Finally! A return to form by one of my favorite authors. I’m a big fan of Mr. Scalzi’s work since I found Redshirts on the new books shelf at my local library years ago, and Ive been reading his website regularly for a long time. But his last few novels have been weaker than some of his earlier work, and I think it was due to his habit of rushing through writing them to make his deadlines (as he has eloquently described on his blog).
But I knew when I got the new John Scalzi book from NetGalley and Tor in exchange for an honest review that I would enjoy it - because I already read it!! I was at NYCC in October and got an ARC from the Tor booth and I got it signed by John Scalzi there. He was surprised because he hadn’t realized they would have hard copies available, and he said that my copy was the very first he had signed for this book!
The premise for this book is fun - suddenly without warning the entire moon - and all of the moon rocks on earth - turn to cheese. The book then has some vignettes and snapshots of how different people around the country are dealing with this.
In some of Scalzi’s more recent books, the protagonists have been glib and unpleasant ciphers, but not in this book. The characters feel like real people!
The format of the book is both a strength and a weakness. You don’t get to spend a lot of time with interesting characters before a new chapter starts and we leave them behind (often forever, though some recur in later segments). But a bigger flaw is the ending. With a high concept SF book like this, a lot of the value comes from the ultimate answers to the question of how did the big weird thing happen. Remember Stephen King’s Under the Dome?

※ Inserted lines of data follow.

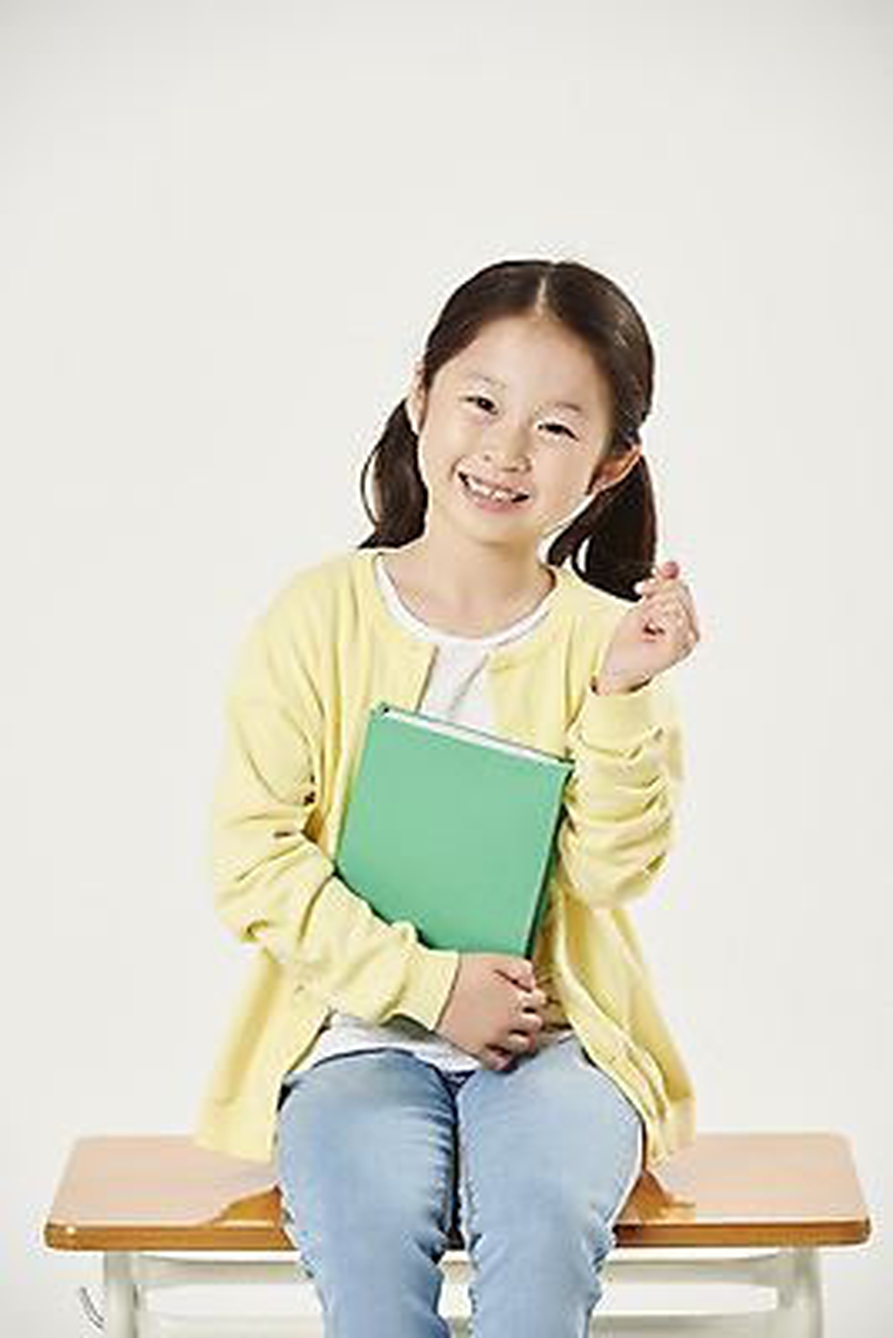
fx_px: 7435
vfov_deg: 10.3
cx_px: 446
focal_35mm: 200
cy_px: 669
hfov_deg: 6.9
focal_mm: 200
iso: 125
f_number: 8
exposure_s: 1/125
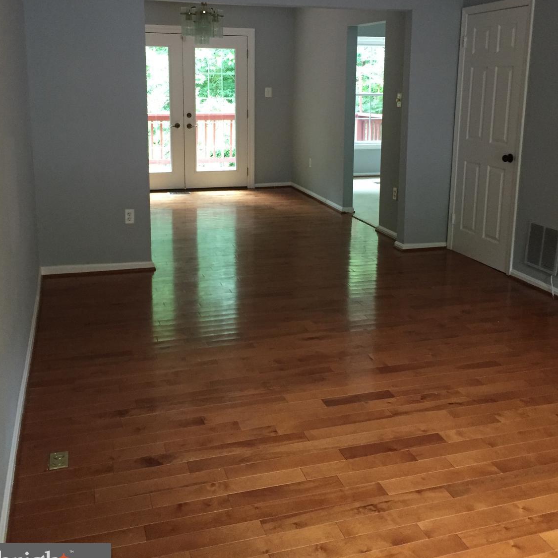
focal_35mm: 35
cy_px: 203
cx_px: 273
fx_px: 638
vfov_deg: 46.7
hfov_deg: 47.2
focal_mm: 4.15
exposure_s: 1/30
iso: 250
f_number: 2.2
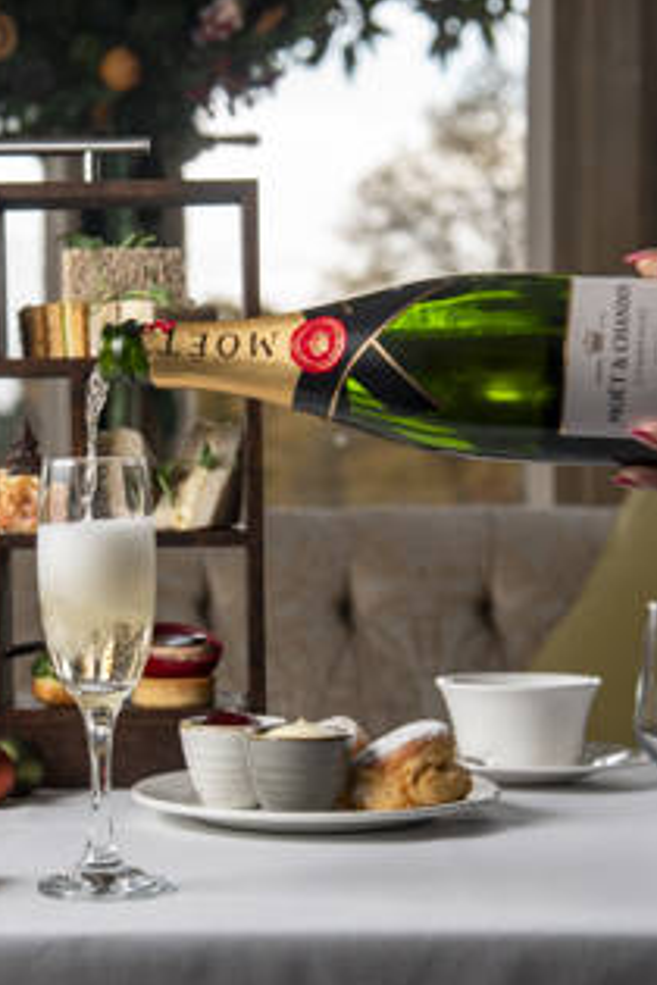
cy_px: 491
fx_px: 2710
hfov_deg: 13.7
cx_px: 106
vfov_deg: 20.6
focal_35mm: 99
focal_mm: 65
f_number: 5.6
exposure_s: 1/60
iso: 250
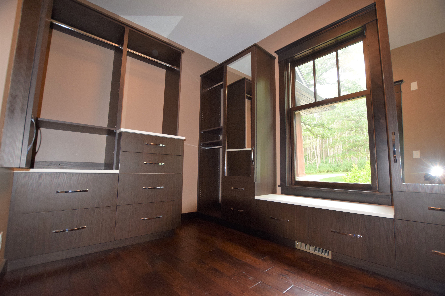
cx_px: 222
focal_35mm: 15
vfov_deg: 77.3
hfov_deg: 100.4
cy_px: 148
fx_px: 185
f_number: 4.5
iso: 800
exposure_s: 1/80
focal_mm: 10
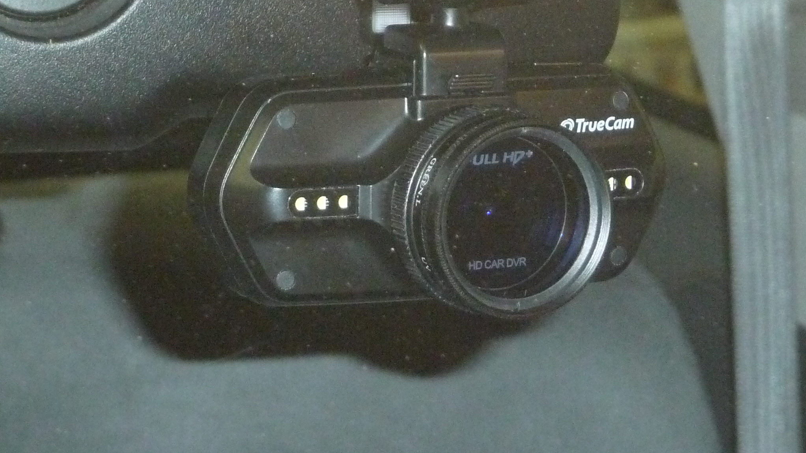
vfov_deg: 5.2
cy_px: 223
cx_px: 404
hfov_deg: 9.2
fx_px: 5022
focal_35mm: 235
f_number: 4.7
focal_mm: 21.8
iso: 640
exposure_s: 1/40
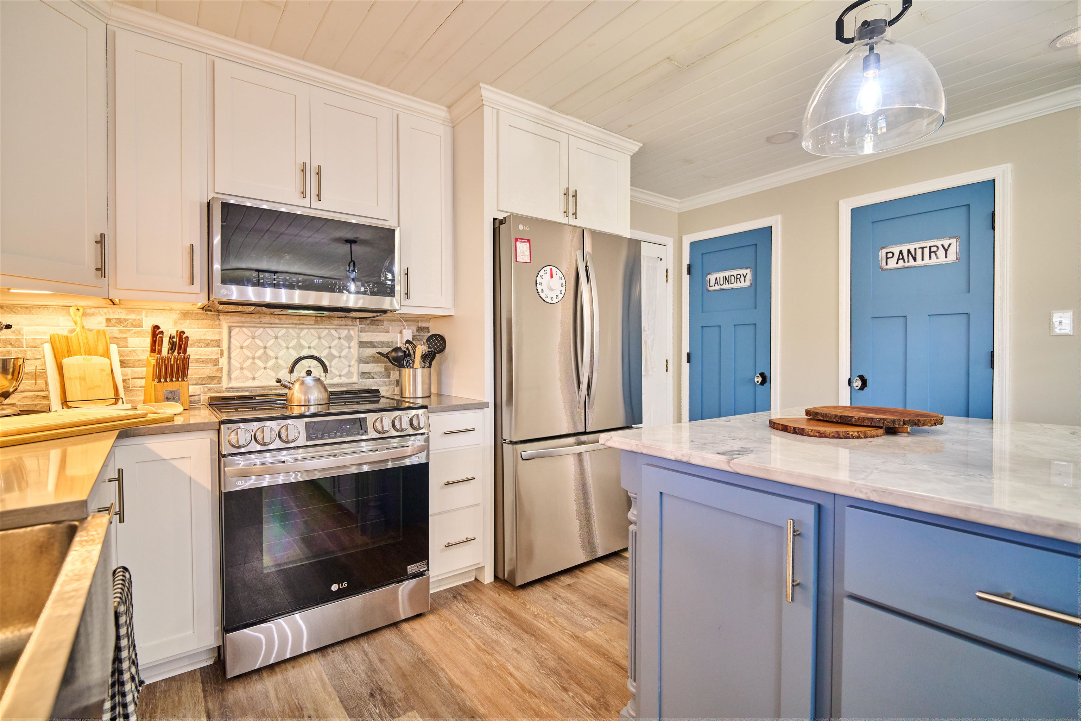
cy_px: 360
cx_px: 540
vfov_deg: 73.7
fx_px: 480
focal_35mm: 16
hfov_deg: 96.7
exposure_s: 1/500
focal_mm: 16
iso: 1600
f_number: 3.5
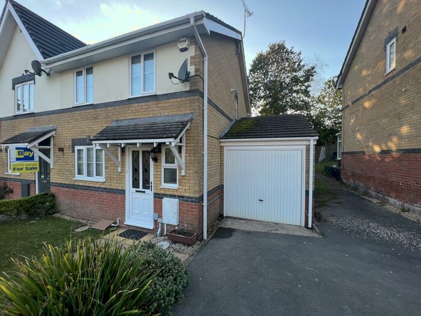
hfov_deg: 106.2
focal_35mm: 13
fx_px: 158
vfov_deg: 89.9
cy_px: 158
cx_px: 210
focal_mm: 1.57
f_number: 1.8
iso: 32
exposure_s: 1/206
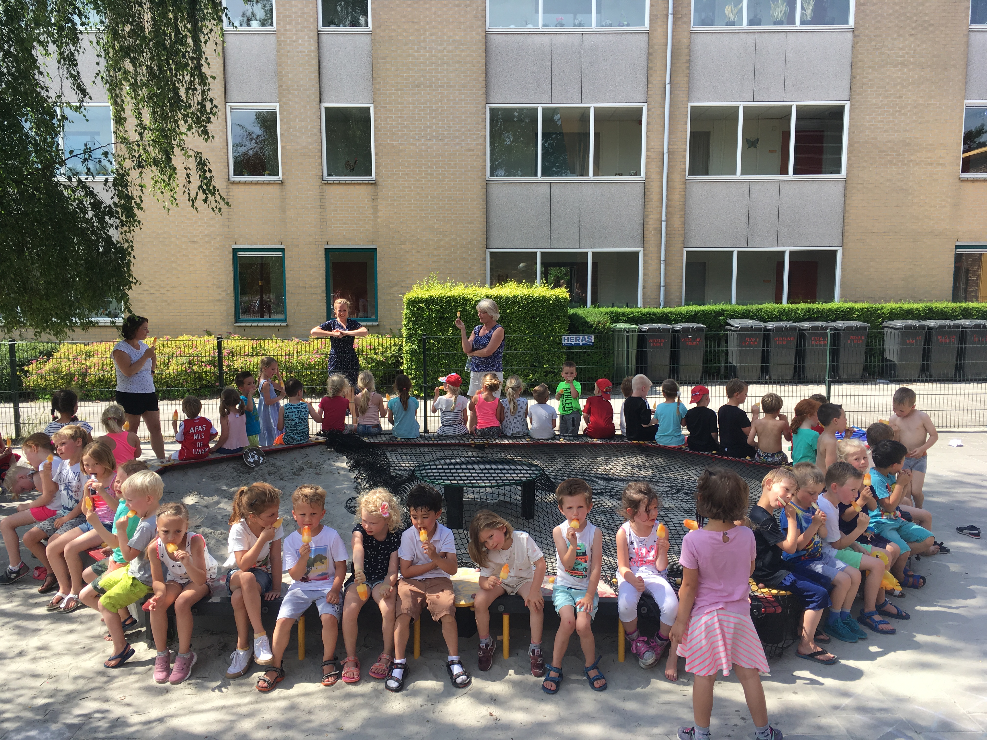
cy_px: 370
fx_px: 827
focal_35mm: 29
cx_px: 494
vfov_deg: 48.2
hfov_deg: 61.7
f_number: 2.2
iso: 25
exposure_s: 1/680
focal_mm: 4.15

Remember how the ending cheapened the whole book and undercut everything? SPOILER ALERT: this isn’t as bad as in Under the Dome, but it’s close. There is no answer. The moon cheese just reverts back to moon rock. Nothing is ever explained. It’s left as a big mystery. This makes the book feel much more fantastical than science fictional, if that makes sense.
But, problems with the structure and ending aside, I really enjoyed this book. It was a total page turner and very readable. Best Scalzi book I’ve read in years.